O PROBLEMA DA APRENDIZAGEM: FATORES



Pode-se entender o problema da aprendizagem como patologia num sentido amplo e num sentido estrito. Este último refere-se ao problema clínico presente no consultório ou na escola, é um desvio mais ou menos acentuado da normalidade, mas aceitável, característico do sujeito que aprende. O sentido mais geral tenta entender como o adulto limita sua atividade cognitiva e acaba se alienando na ignorância e procura descobrir que estruturas levam à disfunção da inteligência.

O problema da aprendizagem, por não ser um quadro permanente, pode ser considerado um sintoma e possui causa multifatorial.

O diagnóstico é sempre uma hipótese e pode ser ajustada no decorrer do tratamento, sendo que os fatores fundamentais que devem ser levados em consideração para o mesmo são os fatores orgânicos, e os fatores ambientais. O primeiro é importante pois para a leitura e integração da experiência é fundamental a integridade anatômica e o funcionamento dos órgãos diretamente relacionados com a aprendizagem. Portanto, em primeiro lugar é importante atender à saúde do analisado. Investigar disfunções como hipoacusia, miopia, integridade do sistema nervoso central, funcionamento glandular, fatores ligados à alimentação, pois quando o organismo está equilibrado, o sujeito realiza o exercício cognitivo, não afetando seu desenvolvimento intelectual.

A “dislexia” merece uma atenção especial, pois se trata de um problema localizado dentro das agnosias, o que não impede que o indivíduo afetado possa reconhecer os fonemas através de sua grafia. Por mais que seja difícil a reeducação, devem se usar vias de compensações através dos canais que permanecem sadios. Mas, em outros casos, a dislexia é usada apenas como um nome mais elegante para traduzir a dificuldade para aprender a ler ou escrever. Nestes casos, o tratamento psicopedagógico alcança êxito quando o diagnóstico é correto e a estimulação é apropriada.
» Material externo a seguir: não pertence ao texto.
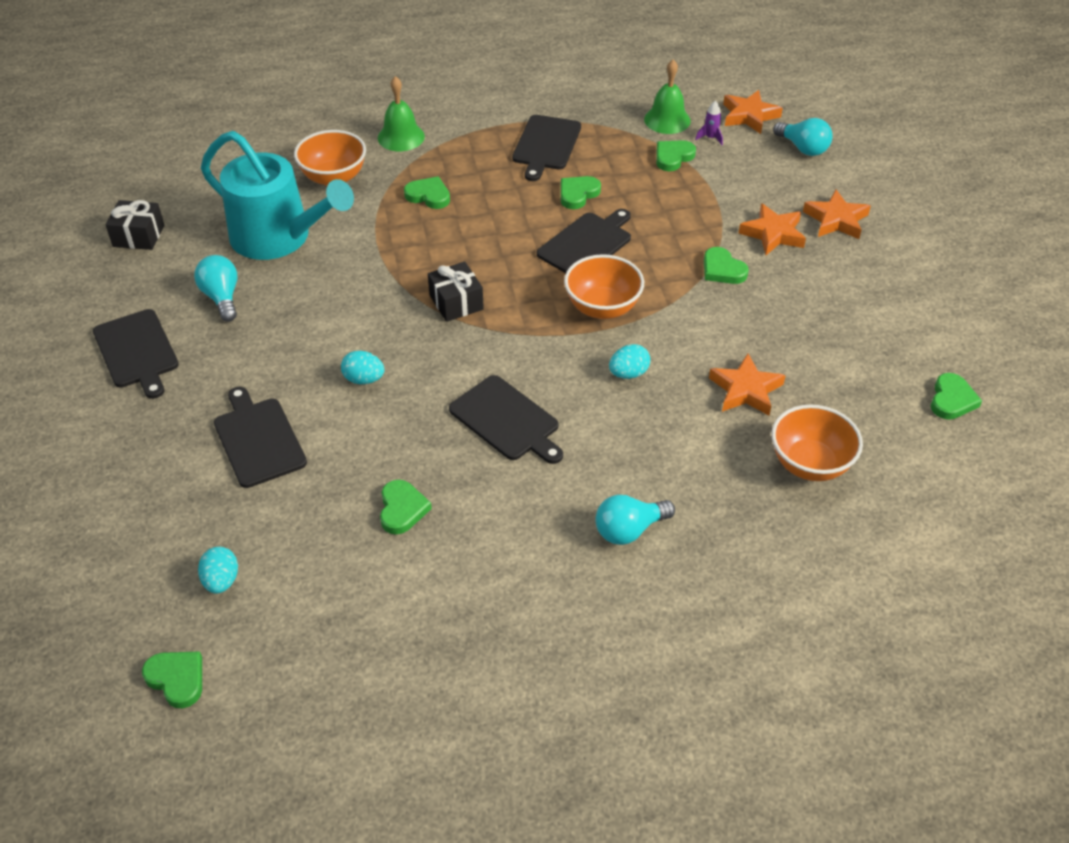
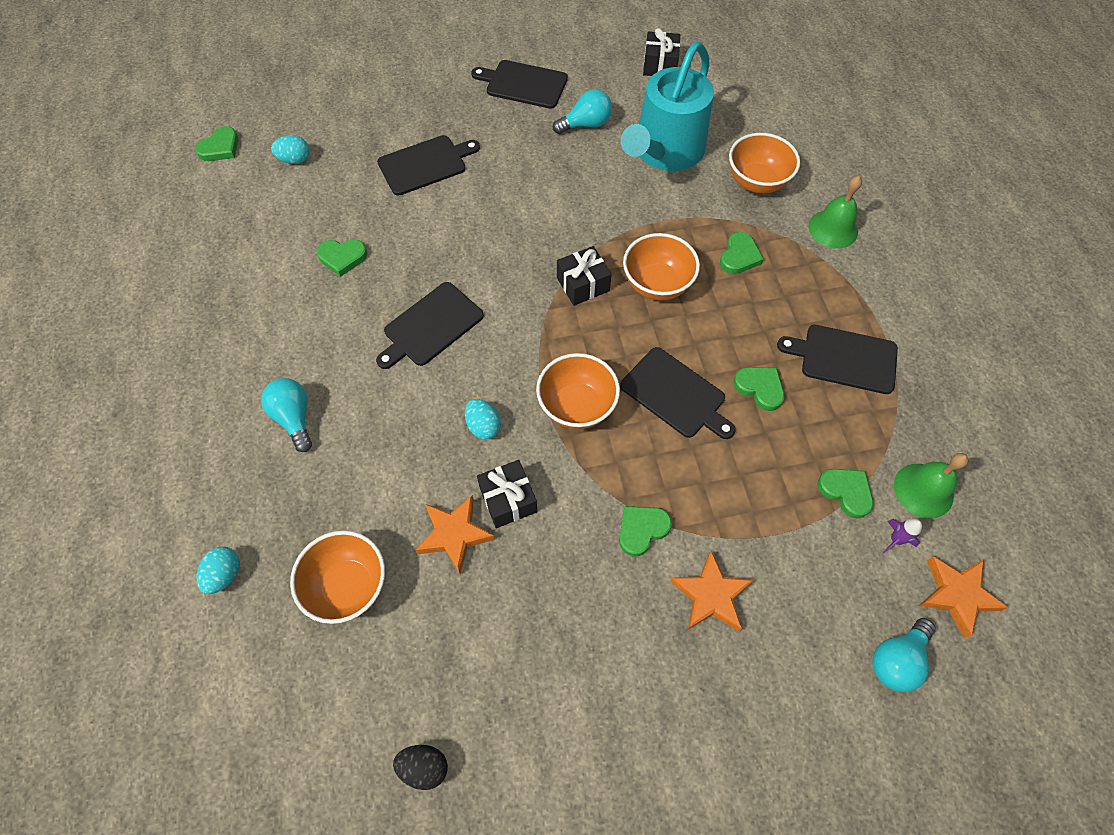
camera: 90 degrees right, 15 degrees up
black cutting board [93,309,179,399] -> black cutting board turned 45 degrees clockwise [471,60,568,109]
turquoise egg [341,351,385,384] -> turquoise egg moved to [197,547,240,594]
orange star [803,189,871,239] -> none
green heart [931,373,982,420] -> black egg [393,745,448,790]
none -> black gift [477,460,537,528]
none -> orange bowl [623,233,700,301]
Em Inibição, sintoma e angústia, Freud diz que o termo inibição pode atribuir-se à diminuição da função e que o sintoma seria a transformação da função. Pode-se então considerar estas duas possibilidades para o fato de não aprender. Na primeira, uma repressão do acontecimento e, na segunda, uma retração intelectual do ego, que segundo Freud, acontece em três oportunidades: quando há sexualização dos órgãos comprometidos, quando há evitação do êxito e quando o ego está absorvido em outra tarefa psíquica que compromete a aprendizagem.

A inibição do processo sintetizador do ego aparece também como uma particularidade do fenômeno neurótico, em que o sujeito pode responder ao impulso de repetição da situação traumática ou negá-la, o que pode manifestar-se como fobia. Das diferentes modalidades de defesa, algumas interessam diretamente ao problema de aprendizagem. A negação, onde se foge da realidade, e a denegação, que mesmo que admita a realidade a desqualifica devido ao egocentrismo.

Os problemas de aprendizagem não podem considerar-se como “erros” no sentido de Freud, porque são perturbações produzidas durante a aquisição e não nos mecanismos de conservação e disponibilidade.

O fator psicógeno do problema de aprendizagem se confunde então com sua significação, mas não se pode admiti-lo sem levar em consideração as disposições orgânicas e ambientais do sujeito.

Nos fatores ambientais, é considerado o meio ambiente material do sujeito, às possibilidades reais que o meio fornece, à quantidade, à qualidade, freqüência e abundância dos estímulos que constituem seu campo de aprendizagem habitual.

O fator ambiental é, especialmente determinante no diagnóstico do problema de aprendizagem, na medida em que nos permite compreender sua coincidência com a ideologia e os valores vigentes no grupo. Não basta situar o paciente numa classe social, é necessário, além disso, elucidar qual é o grau de consciência e participação.




REFERÊNCIA



PAIN, Sara. Diagnóstico e Tratamento dos Problemas de Aprendizagem. Porto Alegre: Artes Médicas, 1985.